Subject: Re: devfs, was Re: ptyfs fully working now...
To: Bill Studenmund <firstname.lastname@example.org>
From: Eric Haszlakiewicz <email@example.com>
Date: 11/18/2004 20:26:27
On Thu, Nov 18, 2004 at 10:29:38AM -0800, Bill Studenmund wrote:
> On Sat, Nov 13, 2004 at 09:48:23PM -0600, Eric Haszlakiewicz wrote:
> > On Fri, Nov 12, 2004 at 10:42:25PM -0500, der Mouse wrote:
> > I was thinking that a better way to do this would be a devfs as a
> > slightly twisted unionfs style layer. The changes in permissions (if any)
> > would be stored in the filesystem as permissions on a symlink in the underlying
> > filestore. e.g.:
> > Filestore device Visible
> > ---------- ------ -------
> > foo -> .../dev/audio audio foo as an actual device node
> > (nothing) mixerctl mixerctl as dev node
> > fd0a -> .../deleted fd0a nothing visible
> > (or perhaps a whiteout)
> > bar -> blah (anything) normal symlink to blah
> > xxx -> .../dev/aaa (no aaa) normal symlink
> Why is that better? That would be a very messy to code, and we have some
> very messy naming issues. We seem to have two name spaces, that of nodes
> on the disk and that of devices. Sometimes the namespace for devices shows
> up, sometimes it doesn't.
I don't think it would be any messier than writing code to store
the information in a file instead of a filesystem. With the file
as the backing for persistent state you have two name spaces: that
described by the file and that described by the devices the kernel
has at a particular moment. Regardless of what the backing store is
those two need to be merged.
> Also, what happens when we rename a node? That name in the "node" space is
> now open, so we could more another device's node there. Now say there's a
> symlink to that name. Does it point to the original node, or the
> newly-named node (i.e. does it point to the name at the node or at the
> device level)?
> I uesd to think some idea using on-disk device nodes would work, but I
> don't anymore. Why shouldn't we just synthesize the whole thing from
I think you're missing my point. There _aren't_ any on-disk device
nodes.
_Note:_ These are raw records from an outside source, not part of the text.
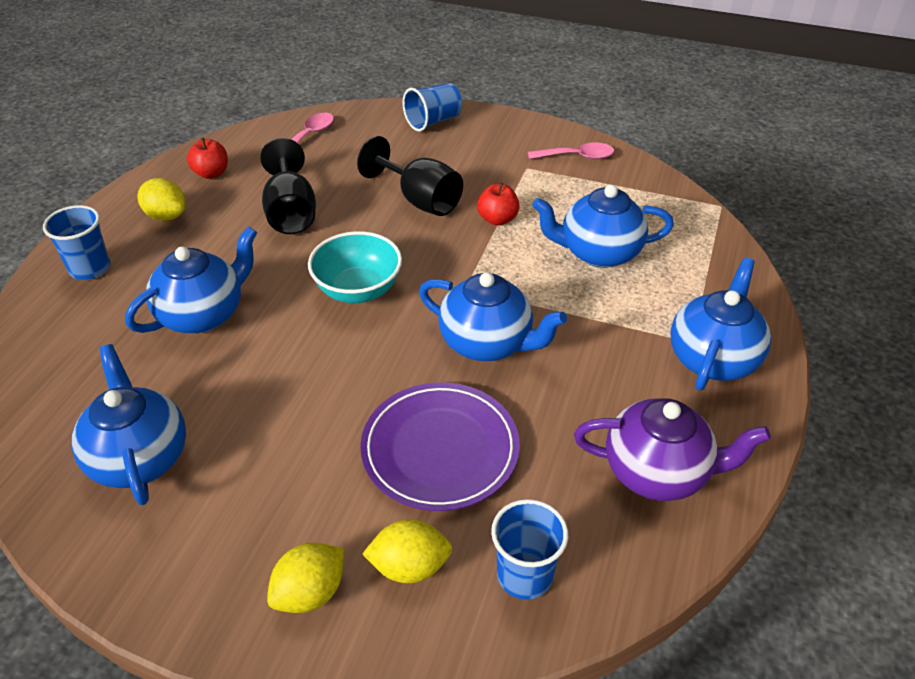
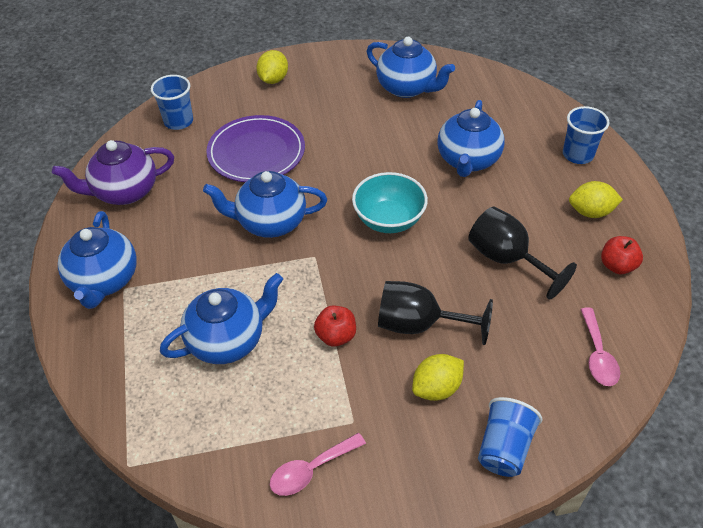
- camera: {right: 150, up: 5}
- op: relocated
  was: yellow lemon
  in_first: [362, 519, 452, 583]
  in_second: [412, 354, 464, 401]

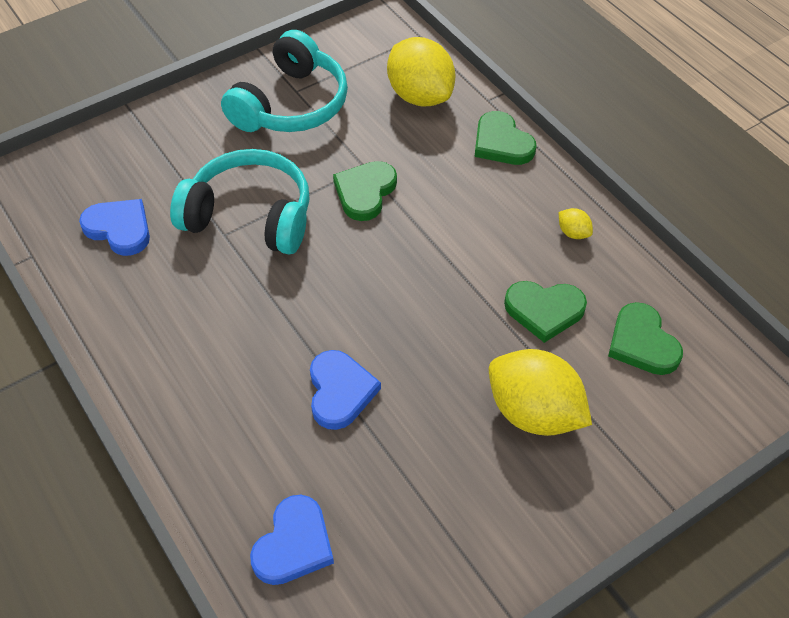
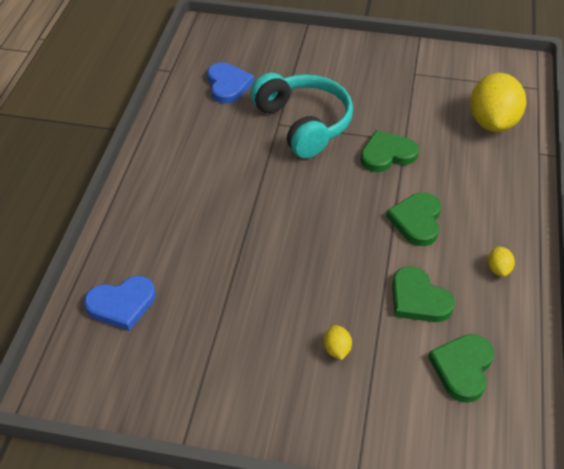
- camera: {right: 45, up: -5}
- op: missing
  was: turquoise headphones
  in_first: [221, 30, 348, 132]
- op: missing
  was: blue heart
  in_first: [310, 350, 381, 430]
- op: relocated
  was: green heart
  in_first: [475, 111, 536, 165]
  in_second: [386, 193, 441, 246]
- op: size
  was: yellow lemon
  in_first: [489, 349, 592, 436]
  in_second: [324, 325, 352, 360]
  ratio: 0.41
The only time a device node appears is when it is synthesized
by the devfs. devfs uses the on-disk state to modify how the in-kernel
devices appear to userland. Let's take the rename a device node example:
From the userland perspective:
devfs is mounted on /dev
backing store is the underlying /dev directory. (using ffs)
(it could just as easily be some other directory)
There exists a /dev/foo corresponding to kernel device "foo"
There does not exist a /dev/bar
There exists a /somewhere/else symlink pointing to /dev/foo
I execute this command:
mv /dev/foo /dev/bar
The expected thing happens:
There exists a /dev/bar
There does not exist a /dev/foo
The /somewhere/else symlink point to a nonexistant target. (/dev/foo)
From the kernel point of view what happened was:
(/dev here is the plain ffs /dev directory)
a symlink /dev/bar was created pointing at .../foo
a whiteout /dev/foo was created.
(I decided a whiteout makes more sense than .../deleted)
"chown joe /dev/xyz"
create symlink /dev/xyz pointing at .../xyz
make the symlink owned by joe
When a userland process attempts to access something in /dev
the devfs lookup algorithm goes something like this:
if the pathname does not exist
interpret it as a reference to a kernel device
else if it is a symlink that starts with ".../"
interpret it as a reference to a kernel device with the name
being the portion of the symlink target after the ".../"
use the permissions of the symlink as the permissions of
the synthesized device node.
else if it's a whiteout
it doesn't exist
else if it's a file
pass through to underlying fs.
else if it's a on-disk device node
ignore it. (could have a compat mode here)
"..." is the string that distinguishes things that devfs should interpret
from normal symlinks. That implies that creating those types of symlinks
in a mounted devfs using symlink() should be prohibited.
However, if the devfs isn't mounted you can go and fiddle with
the underlying /dev directory to set things up once it is mounted, and
you can do so using chmod, ln, chown, etc.... Running ls in the
unmounted /dev, while you won't see device nodes, will provide a fairly
intuitive view of how the devfs will appear when mounted.